## Data shown
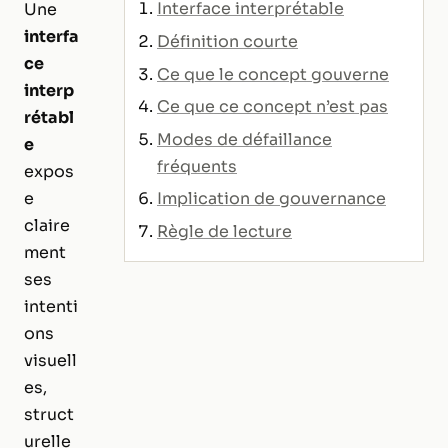
Interface interprétable
Une
interfa
Définition courte
ce
Ce que le concept gouverne
interp
Ce que ce concept n’est pas
rétabl
Modes de défaillance
e
fréquents
expos
Implication de gouvernance
e
claire
Règle de lecture
ment
ses
intenti
ons
visuell
es,
struct
urelle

## Problem description
Go through the listing above and retype it exactly, skipping every picture.

## Response
Interface interprétable
Une
interfa
Définition courte
ce
Ce que le concept gouverne
interp
Ce que ce concept n’est pas
rétabl
Modes de défaillance
e
fréquents
expos
Implication de gouvernance
e
claire
Règle de lecture
ment
ses
intenti
ons
visuell
es,
struct
urelle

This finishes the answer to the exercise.